Morte di Remo
Romulum Remumque cupido cepit in iis locis, ubi
expositi ubique educati erant, urbis condendae. Quoniam
gemini essent[1]
nec aetatis verecundia discrimen facere posset, ut di, quorum tutelae ea loca essent, auguriis legerent qui[2]
nomen novae urbi daret, qui conditam imperio regeret, Palatium Romulus, Remus Aventinum ad inaugurandum templa[3]
capiunt. Priori Remo augurium
venisse fertur, sex vultures;
iamque nuntiato augurio, cum duplex numerus Romulo se ostendisset, utrumque regem sua multitudo[4]
consalutaverat: tempore illi praecepto, at hi numero avium regnum
trahebant. Inde cum altercatione congressi, ad caedem vertuntur;
ibi in turba ictus, Remus
cecidit. Vulgatior fama est ludibrio fratris Remum novos transiluisse
muros; inde[5]
ab irato Romulo, cum verbis quoque
increpitans adiecisset[6]:
"Sic deinde[7],
quicumque alius transiliet moenia mea", interfectum. Livio, Ab urbe condita (I, 6-7) |
Traduzione Romolo e Remo furono colti dal desiderio (lett. la costruzione
è attiva: il desiderio colse Romolo e Remo) di fondare una città in quei
luoghi in cui (lett.: dove) erano stati abbandonati
ed allevati. Poiché erano
gemelli e il rispetto dovuto all’età (lett.: il
rispetto dell’età) non poteva fare la differenza, affinché gli dei, sotto la tutela
(lett.: alla tutela) dei quali erano quei luoghi, scegliessero (legerent) con degli auspici chi dovesse dare (lett.: chi desse) il nome alla nuova città, chi la dovesse
governare (regeret imperio) una volta fondata,
scelgono Romolo il Palatino e Remo l’Aventino come luoghi sacri (templa
è predicativo dell'oggetto) per prendere
gli auspici. Si tramanda che l’auspicio giungesse a
Remo per primo, sei avvoltoi; e poiché, dopo che l’auspicio era già stato
annunciato, un numero doppio di uccelli apparve (lett.:
si mostrò) a Romolo, i rispettivi
seguaci (lett.: la propria moltitudine) avevano
acclamato l’uno e l’altro come re: quelli (cioè, i seguaci di Remo) per il
tempo anticipato, ma questi (cioè, i seguaci di Romolo) per il numero di
uccelli rivendicavano il regno. Quindi, dopo essersi
scontrati a parole (lett.: con un litigio), impugnano
le armi (lett.: si volgono all’uccisione); allora,
colpito tra la folla, Remo cadde. E’ fama più diffusa che Remo abbia attraversato con un salto (transiluisse) le nuove mura per scherno del fratello;
quindi fu ucciso (interfectum, sottinteso esse)

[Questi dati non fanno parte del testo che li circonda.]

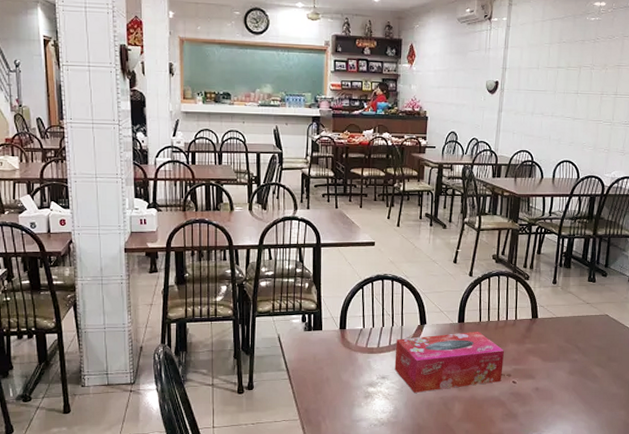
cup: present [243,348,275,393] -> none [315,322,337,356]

dall’irato Romolo, dopo che (quest’ultimo),
insultandolo anche a parole, ebbe aggiunto: “Così in futuro (finirà) chiunque altro
attraverserà le mie mura” |
[1] E’ un congiuntivo obliquo, come i successivi posset ed essent (si tratta di ciò che pensano Romolo e Remo).
[2] Il termine a cui si riferisce è un eum sottinteso.
[3] Templum è propriamente lo spazio di cielo ritenuto sacro (e quindi entro cui si manifestano segni divini).
[4] Sua multitudo: si tratta del gruppo dei seguaci di ciascuno dei due fratelli.
[5] La frase che segue è, come la precedente, un’infinitiva retta da “vulgatior est fama”, e sottintende lo stesso soggetto della precedente.
[6] Nella traduzione bisognerà che sia chiaro qual è il soggetto di questo verbo.
[7] Sottinteso un verbo, del tipo “finirà”, “sarà ucciso”.